Hence, De Fenetti, showed that coherent judgements can be mapped to mathematical probabilities. He clarified the validity of other way also.

Suppose \(D_i\) represents the total number of rainy day in \(i^{th}\) week when it was cloudy. So the total number of expected rainy days sums up as,

\(E(D_1+D_2+......)=E(D_1)+E(D_2)+......... \)

Now clearly, here as the individual expectations are non-negative, then there definitely non-negative number of rainy days on an average. Concluding that judgements that are mathematical probabilities are coherent.

Hence, De Fenetti concluded,

"Judgemental probabilities are coherent if and only if they have the mathematical structure of classical probabilities."

De Fenetti used Gambling problems to illustrate this concept, but I tried to with a more basic scenario of cloudy-rainy day, as illustrating gambling problems requires a different kind of literature which is too elaborate to explain in a breif discussion, though interested readers can go further and look for De Fenetti's illustrations.

Ramsey Completes the Circle

So, we already extended our visualisation of judgements as probabilities, but still the circle remains incomplete as yet we haven't came back to the classical set up, from judgemental probabilities. We have used classical probability structure to quantify judgements and re-structure judgements as probabilities and calculated the chances of raining and taking decisions on things like, whether you should carry an umbrella or not.

_ACTIVITY 1_.
Answer these questions from the excerpt on De Fenetti:
(a) What did De Fenetti use to illustrate the concept?
(b) What does \(D_i\) stand for in the rainy-day scenario?
(c) In the last paragraph, what decision is given as an example?
_ACTIVITY 2_. Extract the part of the excerpt on De Fenetti from "So, we already" up to and including "umbrella or not.".

_DATA FOR ANALYSIS_.
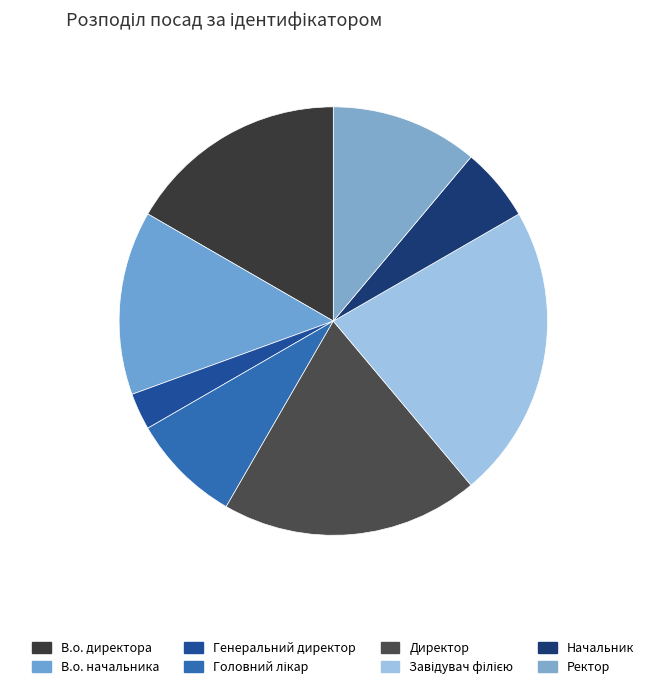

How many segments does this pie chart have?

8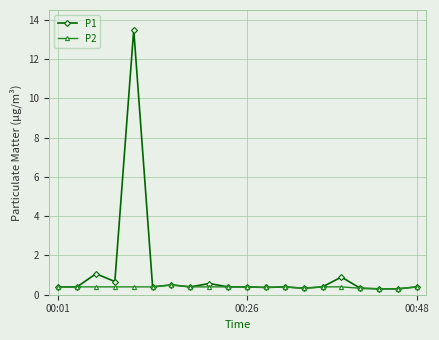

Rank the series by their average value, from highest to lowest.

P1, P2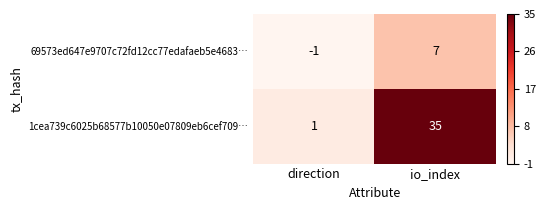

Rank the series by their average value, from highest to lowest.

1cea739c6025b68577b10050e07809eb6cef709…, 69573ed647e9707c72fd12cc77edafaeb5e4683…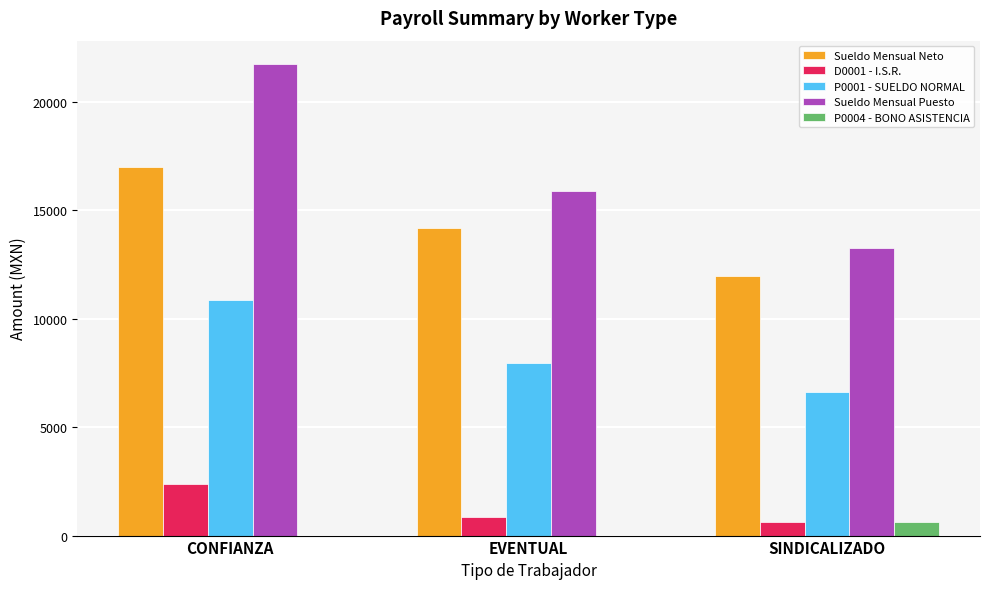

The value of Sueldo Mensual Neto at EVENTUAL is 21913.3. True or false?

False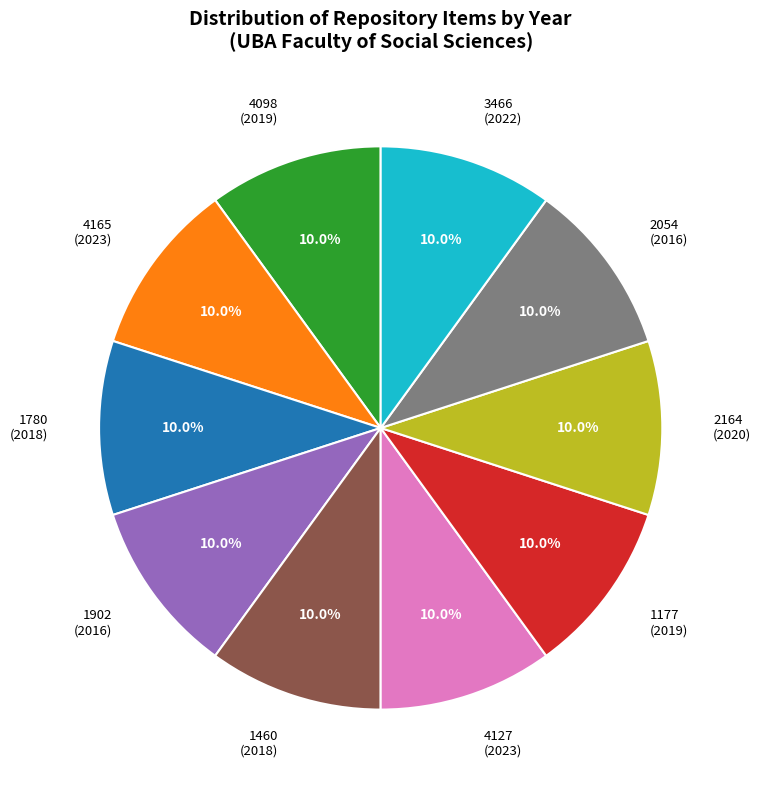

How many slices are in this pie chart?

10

_REPLY 1_.
(a) Gambling problems.
(b) The total number of rainy days in the \(i^{th}\) week when it was cloudy.
(c) Whether you should carry an umbrella or not.

_REPLY 2_.
So, we already extended our visualisation of judgements as probabilities, but still the circle remains incomplete as yet we haven't came back to the classical set up, from judgemental probabilities. We have used classical probability structure to quantify judgements and re-structure judgements as probabilities and calculated the chances of raining and taking decisions on things like, whether you should carry an umbrella or not.